This first post is more a kind of baseline of reasons, rather than specific stuff that’s happening now. So here’s ten reasons for me to remain up-beat in spite of my (very) recent diagnosis of rheumatoid arthritis.
- I was born in 1968 and not 1948. Had I been born twenty years earlier and developed the disease at the same age things would be a lot grimmer; because
- the drugs available and methods of treatment have improved enormously in the last twenty years or so.
- I had an early diagnosis – apparently the current treatments work much better on patients who are diagnosed early. Because I was worried I had a repetitive strain injury and wouldn’t be able to carry on working I saw the doctor quite quickly, and;
- my rheumatoid factor test was positive. That seems a funny thing to be positive about, in itself, but it helped to lead to the early diagnosis.
- I have wonderfully supportive friends and family. OK, sometimes they say the dumbest things (sorry guys, but you do) and if I followed all the advice they gave me I’d have to cut myself into several pieces, as so much of it is conflicting, but it’s great to have them around!
- I work for myself. That’s a biggie! It’s not so great in that if I ‘take a sickie’ I’m simply not going to earn any money, but on the plus side, I can work the hours that suit me so long as I get the work done, and the only person I have to answer to is me … well, and my employees and my clients and anyone I owe money to, but I still would never trade it in for being employed if I could possibly help it!

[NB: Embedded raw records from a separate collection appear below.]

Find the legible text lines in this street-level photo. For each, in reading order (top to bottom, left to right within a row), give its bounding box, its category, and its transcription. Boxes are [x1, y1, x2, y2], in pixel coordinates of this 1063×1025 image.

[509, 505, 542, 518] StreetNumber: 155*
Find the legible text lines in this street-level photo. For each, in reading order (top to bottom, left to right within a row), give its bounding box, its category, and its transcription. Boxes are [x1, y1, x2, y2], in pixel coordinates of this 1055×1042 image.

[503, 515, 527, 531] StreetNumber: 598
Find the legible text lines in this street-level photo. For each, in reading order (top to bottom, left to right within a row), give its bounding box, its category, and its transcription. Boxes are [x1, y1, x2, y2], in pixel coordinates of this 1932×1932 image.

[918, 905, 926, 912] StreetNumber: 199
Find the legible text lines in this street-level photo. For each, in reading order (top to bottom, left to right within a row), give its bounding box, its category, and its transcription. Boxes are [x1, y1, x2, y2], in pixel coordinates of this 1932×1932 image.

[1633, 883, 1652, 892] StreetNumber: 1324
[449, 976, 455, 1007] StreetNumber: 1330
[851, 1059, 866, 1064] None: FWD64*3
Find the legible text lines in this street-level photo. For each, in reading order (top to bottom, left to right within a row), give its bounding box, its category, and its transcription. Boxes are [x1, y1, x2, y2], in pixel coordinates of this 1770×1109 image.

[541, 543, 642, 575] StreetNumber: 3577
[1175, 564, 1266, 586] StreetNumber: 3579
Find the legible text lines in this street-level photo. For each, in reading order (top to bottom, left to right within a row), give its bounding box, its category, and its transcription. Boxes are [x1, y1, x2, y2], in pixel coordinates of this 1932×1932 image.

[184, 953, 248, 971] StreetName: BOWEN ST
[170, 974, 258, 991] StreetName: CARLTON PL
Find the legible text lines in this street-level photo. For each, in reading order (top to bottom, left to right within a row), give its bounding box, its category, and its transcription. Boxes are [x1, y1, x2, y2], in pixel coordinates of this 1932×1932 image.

- What I’ve seen of our local rheumatology department so far has really impressed me. I was rather dreading what it might be like having had prior experiences in this and other hospitals, either for myself or visiting friends, which to say the least didn’t impress me. One particular incident many years ago involved a four hour wait in the hospital pharmacy! For my last rheumatology appointment I had a consultant’s appointment, x-rays, blood tests and picked up a prescription at the hospital pharmacy in less than two hours.
- And the last medical thing for this list … nobody said, ‘It’s all in your head.’ I knew very well that it wasn’t, but that doesn’t stop people trying to suggest it sometimes.
- My hubby already does all the housework, so I don’t have to do any eyelash fluttering and saying ‘Darling, could you just … ‘ when I can’t lift up the Hoover or turn the tap on. (I do the cooking (most of the time), he does the housework (all of the time) … doesn’t sound like a fair division of labour to me but he says he doesn’t mind!)
- I have what a friend of mine has described as ‘the best EVER excuse to eat fatty and sugary food.’ She adds that, ‘as a supportive friend I feel I should help you out with it too!’
Let me just explain that last one. There are suggestions that fatty and sugary food make RA worse, that red meat makes RA worse, that coffee (heck!) makes RA worse … Now I can’t just cut them out because that’s not scientific – if it gets better it might have done so anyway. What I need to do, I reckon, is to have a super healthy diet for a couple of weeks and then to pig out on all the nice stuff that I probably shouldn’t be eating for a day or two. Then a further two ‘good’ weeks or so, then some more ‘naughty but nice’. During this ‘experiment’ I have to keep a diary of how good or bad I’m feeling, RA-symptom-wise. It’s no good just eating some cake and then saying, ‘I feel great’ or ‘I feel awful’ because if there is an effect it might be delayed … hence the absolute requirement* to eat lots of ‘bad for me’ stuff to see what happens.
*(A note of caution here – as one friend ‘helpfully’ pointed out, RA is not necessarily confined to ones joints – it can lead to coronary problems, so I won’t be going completely overboard on ‘silly’ food!)